During the years of Soviet power, the street was reconstructed, the central part was built up with new buildings representing examples of architecture of the 1930s and 1950s-1960s. The Verny houses and monuments of wooden architecture of the 19th century were preserved. In 1957, on the site of the former barracks, the majestic building of the Government House (now KBTU) was erected, which is adjoined from the south by the V. I. Lenin Square (now “Old Astana Square”), which are surrounded by squares: “Severny” and “Aliya and Manshuk ".

==Reconstructions==
In the Soviet years, the street was thoroughly reconstructed and landscaped, it was planted with deciduous trees such as elm (elm) and poplar. The main irrigation ditches were laid, into which water from the head irrigation ditch was daily started in summer. At the end of the 2000s, it underwent major repairs such as renewal of asphalt, curbs, irrigation ditches and street lighting.

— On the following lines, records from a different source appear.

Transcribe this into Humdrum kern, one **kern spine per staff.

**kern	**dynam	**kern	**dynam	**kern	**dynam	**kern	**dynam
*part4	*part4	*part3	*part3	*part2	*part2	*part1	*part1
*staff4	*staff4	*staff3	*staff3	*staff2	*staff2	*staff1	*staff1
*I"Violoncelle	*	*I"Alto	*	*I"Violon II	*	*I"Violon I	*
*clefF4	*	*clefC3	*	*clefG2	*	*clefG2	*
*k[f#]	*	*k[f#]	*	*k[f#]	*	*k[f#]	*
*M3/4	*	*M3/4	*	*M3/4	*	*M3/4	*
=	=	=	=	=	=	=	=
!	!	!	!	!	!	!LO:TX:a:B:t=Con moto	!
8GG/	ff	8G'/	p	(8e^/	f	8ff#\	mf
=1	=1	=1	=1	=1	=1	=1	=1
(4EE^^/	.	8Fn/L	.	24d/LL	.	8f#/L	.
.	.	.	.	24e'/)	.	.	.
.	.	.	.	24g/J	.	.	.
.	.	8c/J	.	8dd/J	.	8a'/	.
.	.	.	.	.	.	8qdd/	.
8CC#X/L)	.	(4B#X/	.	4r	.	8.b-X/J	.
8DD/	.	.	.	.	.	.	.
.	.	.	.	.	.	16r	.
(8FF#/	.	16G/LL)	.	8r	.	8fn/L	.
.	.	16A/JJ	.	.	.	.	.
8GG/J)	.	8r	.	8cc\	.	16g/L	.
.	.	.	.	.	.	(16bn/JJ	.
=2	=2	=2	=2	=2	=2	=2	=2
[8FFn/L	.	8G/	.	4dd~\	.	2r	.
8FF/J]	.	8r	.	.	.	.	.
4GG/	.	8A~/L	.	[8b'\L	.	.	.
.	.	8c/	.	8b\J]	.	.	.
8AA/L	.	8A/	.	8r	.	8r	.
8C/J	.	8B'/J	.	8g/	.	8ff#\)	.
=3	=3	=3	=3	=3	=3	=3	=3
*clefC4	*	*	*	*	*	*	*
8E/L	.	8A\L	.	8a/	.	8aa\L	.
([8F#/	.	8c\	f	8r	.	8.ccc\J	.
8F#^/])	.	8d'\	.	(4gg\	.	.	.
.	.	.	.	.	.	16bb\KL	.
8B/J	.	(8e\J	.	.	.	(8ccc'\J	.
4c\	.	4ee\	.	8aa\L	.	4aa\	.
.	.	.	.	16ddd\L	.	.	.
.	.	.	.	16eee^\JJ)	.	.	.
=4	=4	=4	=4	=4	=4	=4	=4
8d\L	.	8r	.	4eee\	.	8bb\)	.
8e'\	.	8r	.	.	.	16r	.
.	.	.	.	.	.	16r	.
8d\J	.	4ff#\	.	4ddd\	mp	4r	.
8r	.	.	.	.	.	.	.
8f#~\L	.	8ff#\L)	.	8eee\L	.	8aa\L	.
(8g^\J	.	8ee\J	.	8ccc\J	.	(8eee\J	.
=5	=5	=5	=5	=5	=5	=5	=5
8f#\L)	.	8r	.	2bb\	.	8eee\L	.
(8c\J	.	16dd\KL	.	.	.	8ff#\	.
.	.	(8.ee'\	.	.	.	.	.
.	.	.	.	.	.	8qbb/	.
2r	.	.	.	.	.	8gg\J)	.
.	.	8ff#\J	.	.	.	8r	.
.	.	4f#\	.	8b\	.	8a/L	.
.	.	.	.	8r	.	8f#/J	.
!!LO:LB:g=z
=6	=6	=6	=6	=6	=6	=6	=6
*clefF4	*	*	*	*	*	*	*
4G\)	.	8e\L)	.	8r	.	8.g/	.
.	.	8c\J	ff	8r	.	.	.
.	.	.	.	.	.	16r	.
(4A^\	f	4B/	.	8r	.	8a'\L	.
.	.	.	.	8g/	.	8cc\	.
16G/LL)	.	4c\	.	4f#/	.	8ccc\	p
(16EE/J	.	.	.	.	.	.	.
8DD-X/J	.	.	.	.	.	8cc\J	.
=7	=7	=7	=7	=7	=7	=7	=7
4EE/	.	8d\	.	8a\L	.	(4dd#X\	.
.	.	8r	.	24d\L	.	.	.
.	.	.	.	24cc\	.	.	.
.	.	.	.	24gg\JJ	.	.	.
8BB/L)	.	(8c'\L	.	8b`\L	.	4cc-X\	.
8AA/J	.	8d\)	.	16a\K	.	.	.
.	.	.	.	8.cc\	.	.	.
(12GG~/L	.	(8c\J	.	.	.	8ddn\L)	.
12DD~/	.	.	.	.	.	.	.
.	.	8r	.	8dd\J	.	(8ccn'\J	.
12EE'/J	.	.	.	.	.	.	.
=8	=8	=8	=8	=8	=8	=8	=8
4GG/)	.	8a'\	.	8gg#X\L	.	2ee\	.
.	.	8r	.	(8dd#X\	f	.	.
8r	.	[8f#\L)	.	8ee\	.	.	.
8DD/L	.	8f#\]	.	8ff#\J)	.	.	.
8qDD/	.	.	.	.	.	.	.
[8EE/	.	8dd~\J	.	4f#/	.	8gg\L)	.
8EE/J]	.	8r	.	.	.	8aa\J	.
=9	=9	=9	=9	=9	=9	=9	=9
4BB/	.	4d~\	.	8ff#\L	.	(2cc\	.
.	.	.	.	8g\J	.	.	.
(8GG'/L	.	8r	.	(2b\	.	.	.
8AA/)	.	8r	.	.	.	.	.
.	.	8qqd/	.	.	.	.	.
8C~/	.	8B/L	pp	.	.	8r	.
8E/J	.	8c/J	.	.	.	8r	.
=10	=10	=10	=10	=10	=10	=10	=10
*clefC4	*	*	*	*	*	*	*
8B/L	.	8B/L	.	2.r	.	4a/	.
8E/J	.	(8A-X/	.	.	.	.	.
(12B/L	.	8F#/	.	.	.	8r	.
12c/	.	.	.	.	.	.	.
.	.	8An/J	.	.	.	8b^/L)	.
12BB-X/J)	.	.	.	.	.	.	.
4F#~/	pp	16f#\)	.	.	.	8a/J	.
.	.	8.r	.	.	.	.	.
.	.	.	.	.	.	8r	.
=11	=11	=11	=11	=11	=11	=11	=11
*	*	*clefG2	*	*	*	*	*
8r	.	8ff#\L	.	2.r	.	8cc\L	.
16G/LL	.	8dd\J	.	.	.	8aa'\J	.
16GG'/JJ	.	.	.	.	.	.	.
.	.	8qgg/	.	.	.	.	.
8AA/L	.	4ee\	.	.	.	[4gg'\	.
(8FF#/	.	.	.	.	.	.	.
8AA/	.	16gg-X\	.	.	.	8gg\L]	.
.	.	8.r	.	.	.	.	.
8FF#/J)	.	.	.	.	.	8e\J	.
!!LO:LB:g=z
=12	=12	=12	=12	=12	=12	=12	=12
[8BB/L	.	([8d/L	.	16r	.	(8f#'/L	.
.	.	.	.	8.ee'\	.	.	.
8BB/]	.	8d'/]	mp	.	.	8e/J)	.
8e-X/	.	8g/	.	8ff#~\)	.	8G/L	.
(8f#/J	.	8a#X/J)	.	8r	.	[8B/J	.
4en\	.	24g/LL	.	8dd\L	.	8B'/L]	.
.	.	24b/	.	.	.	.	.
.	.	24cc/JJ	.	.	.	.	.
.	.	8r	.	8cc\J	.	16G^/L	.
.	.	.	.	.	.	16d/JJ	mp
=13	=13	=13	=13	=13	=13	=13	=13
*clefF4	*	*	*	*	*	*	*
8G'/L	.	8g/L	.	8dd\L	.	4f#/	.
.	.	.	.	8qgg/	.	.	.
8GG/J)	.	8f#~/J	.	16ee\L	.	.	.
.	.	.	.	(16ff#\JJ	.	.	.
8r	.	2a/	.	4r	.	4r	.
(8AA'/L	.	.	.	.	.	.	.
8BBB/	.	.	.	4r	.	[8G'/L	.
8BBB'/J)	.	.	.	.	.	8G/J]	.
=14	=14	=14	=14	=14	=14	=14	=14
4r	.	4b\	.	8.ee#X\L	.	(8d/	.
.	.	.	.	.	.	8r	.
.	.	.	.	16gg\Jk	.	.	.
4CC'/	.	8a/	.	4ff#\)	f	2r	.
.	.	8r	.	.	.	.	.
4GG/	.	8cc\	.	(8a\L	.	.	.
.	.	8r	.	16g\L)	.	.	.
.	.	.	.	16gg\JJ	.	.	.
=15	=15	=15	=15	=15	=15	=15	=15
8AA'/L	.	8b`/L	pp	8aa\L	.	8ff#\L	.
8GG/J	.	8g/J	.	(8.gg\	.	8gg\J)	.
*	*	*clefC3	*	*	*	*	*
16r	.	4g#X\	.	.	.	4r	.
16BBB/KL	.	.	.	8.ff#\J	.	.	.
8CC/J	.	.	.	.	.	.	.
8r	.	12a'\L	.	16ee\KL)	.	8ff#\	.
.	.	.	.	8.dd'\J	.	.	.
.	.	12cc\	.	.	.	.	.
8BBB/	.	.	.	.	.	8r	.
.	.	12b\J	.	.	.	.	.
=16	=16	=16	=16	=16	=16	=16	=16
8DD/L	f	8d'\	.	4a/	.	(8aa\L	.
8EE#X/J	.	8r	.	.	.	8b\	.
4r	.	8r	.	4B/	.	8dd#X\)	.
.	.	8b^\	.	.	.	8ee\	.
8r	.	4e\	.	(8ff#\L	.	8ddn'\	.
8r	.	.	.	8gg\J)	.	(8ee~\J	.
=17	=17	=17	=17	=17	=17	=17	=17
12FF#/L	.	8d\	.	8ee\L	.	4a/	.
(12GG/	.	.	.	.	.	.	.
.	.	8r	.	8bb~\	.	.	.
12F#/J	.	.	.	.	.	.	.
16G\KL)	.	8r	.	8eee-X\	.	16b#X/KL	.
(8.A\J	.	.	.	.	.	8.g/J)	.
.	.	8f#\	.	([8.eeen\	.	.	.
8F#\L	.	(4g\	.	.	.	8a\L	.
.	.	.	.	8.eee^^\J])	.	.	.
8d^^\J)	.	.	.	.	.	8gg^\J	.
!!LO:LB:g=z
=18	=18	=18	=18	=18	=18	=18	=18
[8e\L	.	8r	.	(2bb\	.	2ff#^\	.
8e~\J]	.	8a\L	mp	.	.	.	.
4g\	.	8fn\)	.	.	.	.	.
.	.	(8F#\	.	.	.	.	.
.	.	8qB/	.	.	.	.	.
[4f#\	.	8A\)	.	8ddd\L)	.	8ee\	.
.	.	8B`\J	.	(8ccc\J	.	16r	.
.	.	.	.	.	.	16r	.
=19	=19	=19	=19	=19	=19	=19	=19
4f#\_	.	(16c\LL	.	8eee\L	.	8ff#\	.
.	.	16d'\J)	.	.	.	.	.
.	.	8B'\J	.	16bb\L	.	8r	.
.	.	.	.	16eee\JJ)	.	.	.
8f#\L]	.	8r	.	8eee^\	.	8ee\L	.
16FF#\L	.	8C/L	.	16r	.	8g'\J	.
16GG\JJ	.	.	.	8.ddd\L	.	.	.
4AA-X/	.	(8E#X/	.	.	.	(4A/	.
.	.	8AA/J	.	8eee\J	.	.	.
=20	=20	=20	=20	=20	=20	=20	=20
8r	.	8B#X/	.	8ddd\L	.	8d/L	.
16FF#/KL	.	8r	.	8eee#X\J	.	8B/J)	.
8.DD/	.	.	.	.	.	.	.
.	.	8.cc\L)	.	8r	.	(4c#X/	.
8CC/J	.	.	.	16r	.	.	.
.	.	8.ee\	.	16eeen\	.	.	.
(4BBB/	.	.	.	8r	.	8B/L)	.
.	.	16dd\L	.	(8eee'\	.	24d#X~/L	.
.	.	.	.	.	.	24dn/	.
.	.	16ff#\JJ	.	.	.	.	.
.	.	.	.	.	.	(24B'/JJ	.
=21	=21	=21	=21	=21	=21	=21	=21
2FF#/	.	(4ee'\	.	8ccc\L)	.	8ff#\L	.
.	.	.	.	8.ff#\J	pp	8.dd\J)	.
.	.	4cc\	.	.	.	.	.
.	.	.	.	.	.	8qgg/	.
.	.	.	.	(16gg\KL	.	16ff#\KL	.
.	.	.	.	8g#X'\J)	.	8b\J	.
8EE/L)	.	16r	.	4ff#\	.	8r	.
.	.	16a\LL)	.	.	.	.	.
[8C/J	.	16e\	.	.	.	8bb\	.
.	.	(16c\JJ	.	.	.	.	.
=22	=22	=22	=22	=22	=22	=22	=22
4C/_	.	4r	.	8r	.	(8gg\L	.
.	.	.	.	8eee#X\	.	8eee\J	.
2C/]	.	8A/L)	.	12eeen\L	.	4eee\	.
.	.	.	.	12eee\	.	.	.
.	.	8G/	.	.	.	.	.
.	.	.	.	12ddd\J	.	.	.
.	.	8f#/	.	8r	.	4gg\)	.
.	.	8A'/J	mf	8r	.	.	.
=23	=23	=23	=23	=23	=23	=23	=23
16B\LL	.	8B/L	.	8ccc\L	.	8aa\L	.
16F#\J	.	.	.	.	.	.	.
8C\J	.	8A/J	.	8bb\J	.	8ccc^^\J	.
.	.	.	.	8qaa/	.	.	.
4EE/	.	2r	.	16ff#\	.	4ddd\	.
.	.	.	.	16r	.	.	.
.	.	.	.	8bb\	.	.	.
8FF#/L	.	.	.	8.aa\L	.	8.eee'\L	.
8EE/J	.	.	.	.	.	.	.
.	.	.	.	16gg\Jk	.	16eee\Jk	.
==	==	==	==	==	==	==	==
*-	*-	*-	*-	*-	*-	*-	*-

Since 2014, the foreign organization GEF Sustainable Transport has been persistently proposing to the Almaty city authorities to transform Panfilov Street into a “public space”. In the same year, at the invitation of GEF, the city of Alma-Ata was repeatedly visited by the advisor of the Gehl Architects company Jan Gehl and the representative of Riccardo Marini. In January 2016, Gehl Architects presented a concept for changing the appearance of the city, proposing a radical reconstruction of the entire central part of the city of Almaty, in particular the streets: Panfilov, Zhibek Zholy, Abylai Khan, Abay, Dostyk and Tole bi (Astana square). In the same year, the city authorities (Akimat, headed by Baybek) ordered the development of a project called "Project for the transformation of housing and civil objects" providing for the transformation of central streets, including Panfilov, according to the concept proposed by the foreign company "Gehl Architects". In June 2017, work began on the transformation of Panfilov Street. Granite tiles cover 22 thousand square meters. m. Installed 178 lanterns and 2 fountains. 350 parking spaces and 300 advertising structures were dismantled. All recently renewed asphalt pavement was removed, irrigation and drainage ditches and street lamps were dismantled. Trees were trimmed and hedge bushes removed. As a result of the transformation, Panfilov Street became only partially pedestrianized; asphalt-covered parking and a lane for vehicles were recreated on the street. The surface of the rest of the street was covered with concrete and granite tiles; instead of the removed irrigation ditches, blind pipes were installed. After reconstruction in 2017, dry fountains appeared along Panfilov Street, which are illuminated at night. In addition to the fountains, benches, trash cans, original street lamps, as well as several modern playgrounds were installed.

==Illegal street protests==
After being transformed into a public space Panfilov Street began to be actively used for illegal protests. On November 28, 2017, a Vlast.kz journalist went to a solitary protest against the amendments to the law on mass media, went on a hunger strike and demanded a meeting with the Minister of Information of the Republic of Kazakhstan. On May 10, 2018, an illegal rally took place on the street for the first time at the call of the former banker, convicted in absentia, Mukhtar Ablyazov. As anticipated by the Soros Foundation's New Civil Initiatives program, the created public space on Panfilov Street is now being used to realize freedom of expression and collectively resolve local problems.

==Name origin==
Initially, the street was named Kazarmennaya, Krasnoarmeiskaya. In 1945 it was renamed in memory of Ivan Vasilievich Panfilov (1893-1941) - military leader, Hero of the Soviet Union. During the Great Patriotic War, he commanded the 316th Infantry Division, which defended the approaches to Moscow in the Volokolamsk direction. Killed in battle on November 16, 1941 in the area of the Dubosekovo junction.